The researchers aimed to examine cognitive mechanisms linked to decision-making among 50 youths with OCD and 53 healthy controls via executive functioning tasks and computational modeling. Participants completed a probabilistic reversal learning (PRL) task, which involve identification of which of two stimuli reliably delivers positive feedback and repeated selection of the more optimal stimulus on each trial to maximize rewards, followed by a reversal of reward probabilities. In a separate sample, 27 patients and 46 controls completed the Wisconsin Card Sorting Task (WCST), a test on which adults with OC usually commit more perseverative errors compared with healthy adults.
Results showed fewer correct responses and higher likelihood of switching choices more often after false-negative feedback and true-positive feedback among patients compared with controls during the reversal phase of the PRL task. Patients had enhanced reward learning rates but decreased punishment learning rates, reinforcement sensitivity and stickiness vs. controls, according to results of computational modeling.
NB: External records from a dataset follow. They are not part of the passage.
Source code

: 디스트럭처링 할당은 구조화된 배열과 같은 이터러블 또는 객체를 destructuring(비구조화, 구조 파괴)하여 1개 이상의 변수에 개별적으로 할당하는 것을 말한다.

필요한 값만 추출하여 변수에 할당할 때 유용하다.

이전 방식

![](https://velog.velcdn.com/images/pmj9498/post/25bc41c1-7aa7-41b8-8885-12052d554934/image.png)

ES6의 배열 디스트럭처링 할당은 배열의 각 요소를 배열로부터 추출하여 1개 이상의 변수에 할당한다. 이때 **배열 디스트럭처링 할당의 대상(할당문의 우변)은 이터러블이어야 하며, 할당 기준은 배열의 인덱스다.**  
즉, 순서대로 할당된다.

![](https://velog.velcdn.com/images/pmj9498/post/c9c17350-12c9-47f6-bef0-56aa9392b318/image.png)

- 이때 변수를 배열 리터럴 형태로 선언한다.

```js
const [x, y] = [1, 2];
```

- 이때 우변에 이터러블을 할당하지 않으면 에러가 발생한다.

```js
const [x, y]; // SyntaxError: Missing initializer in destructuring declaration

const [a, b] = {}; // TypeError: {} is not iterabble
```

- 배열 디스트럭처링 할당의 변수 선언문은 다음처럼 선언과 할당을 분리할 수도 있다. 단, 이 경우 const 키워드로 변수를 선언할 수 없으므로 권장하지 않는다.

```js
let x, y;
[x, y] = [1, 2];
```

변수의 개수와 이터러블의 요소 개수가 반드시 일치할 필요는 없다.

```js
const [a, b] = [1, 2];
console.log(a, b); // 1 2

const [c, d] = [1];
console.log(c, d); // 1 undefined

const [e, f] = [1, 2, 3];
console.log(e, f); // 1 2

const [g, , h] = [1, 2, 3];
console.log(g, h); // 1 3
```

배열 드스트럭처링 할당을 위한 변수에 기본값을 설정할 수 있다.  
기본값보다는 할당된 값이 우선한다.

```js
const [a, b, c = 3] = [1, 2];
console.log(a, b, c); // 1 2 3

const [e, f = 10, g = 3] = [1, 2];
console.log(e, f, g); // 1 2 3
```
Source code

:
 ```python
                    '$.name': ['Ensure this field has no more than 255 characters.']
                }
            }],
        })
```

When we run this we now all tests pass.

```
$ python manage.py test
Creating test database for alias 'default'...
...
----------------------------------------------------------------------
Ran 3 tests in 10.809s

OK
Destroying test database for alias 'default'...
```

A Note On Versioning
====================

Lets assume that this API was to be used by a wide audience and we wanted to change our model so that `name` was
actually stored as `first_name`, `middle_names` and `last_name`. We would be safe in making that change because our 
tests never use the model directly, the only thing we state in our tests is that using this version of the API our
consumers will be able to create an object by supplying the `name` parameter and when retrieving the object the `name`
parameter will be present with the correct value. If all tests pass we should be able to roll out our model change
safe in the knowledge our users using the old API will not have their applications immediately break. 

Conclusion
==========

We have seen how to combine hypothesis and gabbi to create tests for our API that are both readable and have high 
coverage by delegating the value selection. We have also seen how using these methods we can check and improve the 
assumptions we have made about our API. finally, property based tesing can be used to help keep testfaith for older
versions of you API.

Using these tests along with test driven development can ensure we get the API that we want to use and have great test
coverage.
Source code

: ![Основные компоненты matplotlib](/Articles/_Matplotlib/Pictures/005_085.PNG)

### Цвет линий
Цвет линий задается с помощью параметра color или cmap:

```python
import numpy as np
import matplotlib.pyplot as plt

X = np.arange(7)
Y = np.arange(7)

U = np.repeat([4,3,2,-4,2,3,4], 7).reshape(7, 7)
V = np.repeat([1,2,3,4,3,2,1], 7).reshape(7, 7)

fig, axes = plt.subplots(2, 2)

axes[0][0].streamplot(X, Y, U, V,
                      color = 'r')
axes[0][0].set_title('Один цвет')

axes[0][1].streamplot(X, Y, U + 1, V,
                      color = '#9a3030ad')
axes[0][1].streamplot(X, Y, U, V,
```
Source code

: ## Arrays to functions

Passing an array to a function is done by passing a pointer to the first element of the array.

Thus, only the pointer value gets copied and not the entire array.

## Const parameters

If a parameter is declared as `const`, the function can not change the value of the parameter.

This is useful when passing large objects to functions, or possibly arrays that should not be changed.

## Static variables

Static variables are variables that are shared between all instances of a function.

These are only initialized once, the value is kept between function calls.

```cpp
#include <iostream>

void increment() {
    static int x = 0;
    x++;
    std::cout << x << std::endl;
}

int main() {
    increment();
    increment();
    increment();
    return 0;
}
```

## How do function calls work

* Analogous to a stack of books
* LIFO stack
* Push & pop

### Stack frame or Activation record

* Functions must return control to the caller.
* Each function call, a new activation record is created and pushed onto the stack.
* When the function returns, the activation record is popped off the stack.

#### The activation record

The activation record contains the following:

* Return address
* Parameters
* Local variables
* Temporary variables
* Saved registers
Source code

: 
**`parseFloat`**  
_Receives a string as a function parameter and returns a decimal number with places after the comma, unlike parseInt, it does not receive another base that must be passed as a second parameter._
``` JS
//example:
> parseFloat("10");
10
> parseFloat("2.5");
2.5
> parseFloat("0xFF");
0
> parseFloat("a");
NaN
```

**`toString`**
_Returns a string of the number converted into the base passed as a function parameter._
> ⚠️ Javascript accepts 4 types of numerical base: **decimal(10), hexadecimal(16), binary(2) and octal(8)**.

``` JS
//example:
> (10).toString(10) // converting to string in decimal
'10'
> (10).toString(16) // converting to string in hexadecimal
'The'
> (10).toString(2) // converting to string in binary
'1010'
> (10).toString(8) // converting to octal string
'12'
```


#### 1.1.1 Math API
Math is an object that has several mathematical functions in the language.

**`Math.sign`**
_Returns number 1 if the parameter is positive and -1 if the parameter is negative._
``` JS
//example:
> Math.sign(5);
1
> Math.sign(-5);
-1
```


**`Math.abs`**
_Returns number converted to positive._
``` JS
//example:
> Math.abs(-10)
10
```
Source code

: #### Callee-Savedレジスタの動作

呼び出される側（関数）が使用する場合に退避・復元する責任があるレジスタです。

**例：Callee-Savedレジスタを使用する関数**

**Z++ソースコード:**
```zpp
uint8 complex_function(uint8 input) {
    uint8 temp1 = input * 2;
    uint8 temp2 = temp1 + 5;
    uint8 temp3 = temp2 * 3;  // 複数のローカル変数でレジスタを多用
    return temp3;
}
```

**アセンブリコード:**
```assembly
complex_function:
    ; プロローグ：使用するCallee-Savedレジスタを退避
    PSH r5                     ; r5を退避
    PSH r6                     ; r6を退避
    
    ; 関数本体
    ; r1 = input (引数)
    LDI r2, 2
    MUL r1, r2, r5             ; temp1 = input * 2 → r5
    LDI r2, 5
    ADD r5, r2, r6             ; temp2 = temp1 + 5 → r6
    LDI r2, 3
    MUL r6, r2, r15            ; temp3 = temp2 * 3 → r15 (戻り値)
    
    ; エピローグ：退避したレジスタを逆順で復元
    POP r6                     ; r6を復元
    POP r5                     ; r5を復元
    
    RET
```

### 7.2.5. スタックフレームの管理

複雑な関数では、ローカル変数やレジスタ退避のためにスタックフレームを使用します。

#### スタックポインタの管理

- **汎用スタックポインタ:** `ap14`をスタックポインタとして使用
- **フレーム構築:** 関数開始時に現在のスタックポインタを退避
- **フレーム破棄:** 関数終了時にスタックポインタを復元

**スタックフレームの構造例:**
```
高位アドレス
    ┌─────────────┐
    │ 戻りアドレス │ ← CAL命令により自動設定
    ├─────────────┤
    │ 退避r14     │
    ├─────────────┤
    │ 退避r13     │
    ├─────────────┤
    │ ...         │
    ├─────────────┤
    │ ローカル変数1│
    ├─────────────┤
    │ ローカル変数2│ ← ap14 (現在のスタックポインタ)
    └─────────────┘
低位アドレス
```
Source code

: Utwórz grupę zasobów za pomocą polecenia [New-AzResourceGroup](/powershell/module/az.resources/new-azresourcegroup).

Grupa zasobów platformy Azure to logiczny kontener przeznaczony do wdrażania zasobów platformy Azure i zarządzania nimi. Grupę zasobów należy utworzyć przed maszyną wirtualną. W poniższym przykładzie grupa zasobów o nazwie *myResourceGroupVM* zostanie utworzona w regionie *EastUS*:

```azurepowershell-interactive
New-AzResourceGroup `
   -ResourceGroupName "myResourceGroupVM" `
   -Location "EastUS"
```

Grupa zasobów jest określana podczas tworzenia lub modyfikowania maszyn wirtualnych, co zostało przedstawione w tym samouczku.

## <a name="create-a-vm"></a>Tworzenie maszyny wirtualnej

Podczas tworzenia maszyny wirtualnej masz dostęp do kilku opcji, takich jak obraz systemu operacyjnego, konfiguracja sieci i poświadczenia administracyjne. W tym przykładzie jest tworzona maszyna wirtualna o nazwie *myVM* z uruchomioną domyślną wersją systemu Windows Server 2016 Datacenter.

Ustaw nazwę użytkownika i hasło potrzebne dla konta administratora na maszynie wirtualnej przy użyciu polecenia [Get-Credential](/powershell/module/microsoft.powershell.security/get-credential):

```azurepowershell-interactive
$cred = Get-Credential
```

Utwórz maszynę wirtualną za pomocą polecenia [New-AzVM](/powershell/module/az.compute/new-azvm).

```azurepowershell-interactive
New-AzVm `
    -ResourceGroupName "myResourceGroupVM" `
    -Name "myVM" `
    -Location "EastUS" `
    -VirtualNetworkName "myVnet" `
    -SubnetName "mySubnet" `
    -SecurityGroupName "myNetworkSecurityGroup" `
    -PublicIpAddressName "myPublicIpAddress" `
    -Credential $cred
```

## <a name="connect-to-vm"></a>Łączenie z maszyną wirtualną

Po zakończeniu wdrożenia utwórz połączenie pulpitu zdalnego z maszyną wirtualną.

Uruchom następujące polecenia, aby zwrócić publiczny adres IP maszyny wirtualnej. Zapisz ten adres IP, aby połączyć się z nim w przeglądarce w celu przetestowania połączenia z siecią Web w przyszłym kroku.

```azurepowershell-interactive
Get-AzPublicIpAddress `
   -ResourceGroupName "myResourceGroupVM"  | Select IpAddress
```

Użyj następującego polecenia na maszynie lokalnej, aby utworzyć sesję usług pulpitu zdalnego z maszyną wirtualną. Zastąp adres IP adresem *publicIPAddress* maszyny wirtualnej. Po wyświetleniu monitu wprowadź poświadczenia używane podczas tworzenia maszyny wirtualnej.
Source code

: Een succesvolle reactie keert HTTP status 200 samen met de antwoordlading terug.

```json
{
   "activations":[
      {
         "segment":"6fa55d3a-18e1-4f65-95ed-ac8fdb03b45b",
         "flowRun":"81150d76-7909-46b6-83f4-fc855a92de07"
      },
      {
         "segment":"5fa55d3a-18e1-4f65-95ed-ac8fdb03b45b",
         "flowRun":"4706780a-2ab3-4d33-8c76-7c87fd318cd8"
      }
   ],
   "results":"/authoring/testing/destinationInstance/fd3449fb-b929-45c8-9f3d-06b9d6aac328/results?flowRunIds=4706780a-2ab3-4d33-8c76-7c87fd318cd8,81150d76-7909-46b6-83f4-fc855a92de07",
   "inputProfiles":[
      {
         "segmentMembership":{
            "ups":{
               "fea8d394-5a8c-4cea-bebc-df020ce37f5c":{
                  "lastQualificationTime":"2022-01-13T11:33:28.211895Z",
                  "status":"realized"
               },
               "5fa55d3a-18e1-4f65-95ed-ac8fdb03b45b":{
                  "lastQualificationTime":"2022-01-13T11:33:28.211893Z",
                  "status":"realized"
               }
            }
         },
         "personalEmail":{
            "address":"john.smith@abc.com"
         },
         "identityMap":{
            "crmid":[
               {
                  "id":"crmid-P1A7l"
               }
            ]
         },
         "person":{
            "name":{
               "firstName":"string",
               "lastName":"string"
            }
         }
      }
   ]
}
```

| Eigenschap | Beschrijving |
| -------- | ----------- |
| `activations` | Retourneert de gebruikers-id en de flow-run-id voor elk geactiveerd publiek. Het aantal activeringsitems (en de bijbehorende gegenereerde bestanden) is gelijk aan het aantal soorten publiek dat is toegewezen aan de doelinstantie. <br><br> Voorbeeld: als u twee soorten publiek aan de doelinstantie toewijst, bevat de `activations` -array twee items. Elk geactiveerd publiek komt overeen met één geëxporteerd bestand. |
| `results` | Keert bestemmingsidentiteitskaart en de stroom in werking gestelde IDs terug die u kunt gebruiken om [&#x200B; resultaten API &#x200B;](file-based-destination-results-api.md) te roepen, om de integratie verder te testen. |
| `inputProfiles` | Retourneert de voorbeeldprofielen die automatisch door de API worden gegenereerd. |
WCST measures and computational model parameters showed no groups differences; however, patients who received serotonergic medication had slower response times.
“Our computational modeling findings suggested that environmental uncertainty promoted altered feedback learning and enhanced choice exploration in youths with OCD, possibly by triggering doubt or indecisiveness in these young patients,” Marzuki and colleagues wrote. “Moreover, choice vacillation has now been detected in both adults and adolescents with OCD, suggesting that it is a stable feature of the disorder.”